Probably every medical student, sometime during his/her application process for medical school, has said, “I want to help people.”  Probably almost everybody meant it at the time, and probably most of those almost everybody still would say it again now.  And it’s not hard to conjecture that most medical students want to help people even in non-medical ways.  At least, that’s the way it is for me.

But it’s actually pretty difficult to do a lot of helping people, especially in medical school.  I’m so busy taking care of my life (or at least trying to) that I have very little time and/or willpower to care about anyone else.  It’s ironic how I don’t help people because I’m so busy learning to someday help people.  I think that’s really the challenge of being a medical student: how to develop your heart for helping people while making sure to keep up with the demands of medical school.

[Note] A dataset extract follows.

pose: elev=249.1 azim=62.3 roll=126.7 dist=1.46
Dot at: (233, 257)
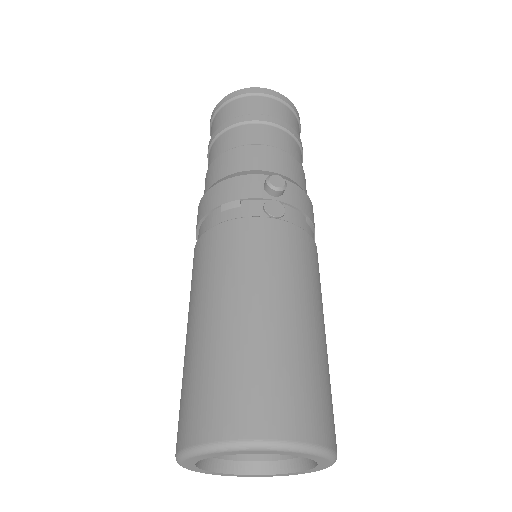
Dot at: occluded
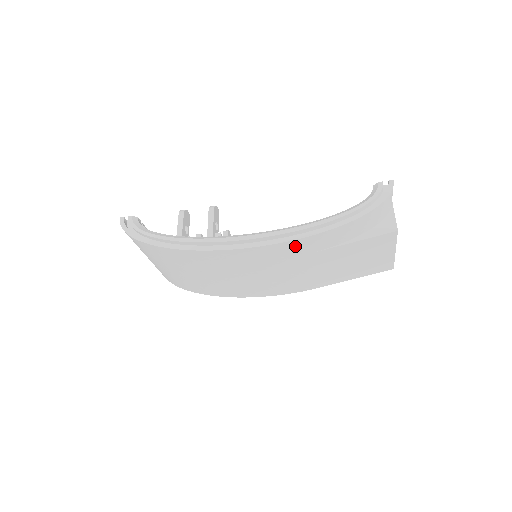
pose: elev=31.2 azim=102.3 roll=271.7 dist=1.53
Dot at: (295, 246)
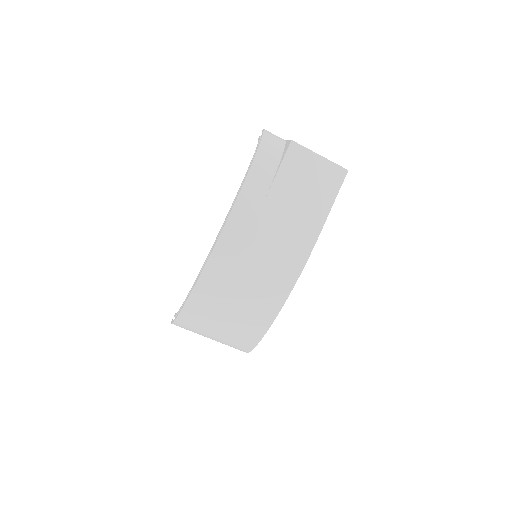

As a first year medical student, there’s really nothing you can do medically helpful.  When I hear that my friend’s dad or mom is really sick, I can’t do anything more than the average person.  That’s perfectly understandable, though.  I can help those around me in other ways!  Like saying encouraging things, or feeding people snacks, or praying for them, or sharing my notes with a classmate, or giving rides to friends without cars, etc.  How awesome ’tis to be a helpful person!

But there are days when I can’t help.  Or more accurately, days when I won’t help.  For example, I find out a classmate is struggling in school.  I want to help!  But I can’t.  More accurately, I won’t.  Because I barely have enough time to survive my own workload.  Or let’s say there’s some event at school or at church where they need some help.  I want to help!  But I won’t.  I need to study.  Or if I don’t need to study, I need to savor what little free time I have to clean my apartment or blog or do something relevant to my personal life.

I want to be that guy who’s so smart and does everything so quickly that I have abundant time left to teach others everything.  I want to be that guy who is so put-together and in control of my life that I can help others.  I want to save lives, protect the vulnerable, fight for justice, comfort the weary, provide for the poor, teach children, stop global warming, love my enemies, have great relationships with family and friends, and still have time to blog every week.  I want to be a super hero.

But I’m not a super hero.  Dang it.  I can barely take care of myself.  Ain’t nobody got no time for no nobody else but me.  I need to block myself away from the needs of the world for about a decade (or why not a couple decades?) until I become a super doctor at the top of the world, because that will then allow me to “help people,” just like I’ve always wanted… yeah.

I think wanting to help people is the easy part.  But because I’m not perfect, the question is, “At what cost?”  Do I have what it takes to help even when I have so little to give?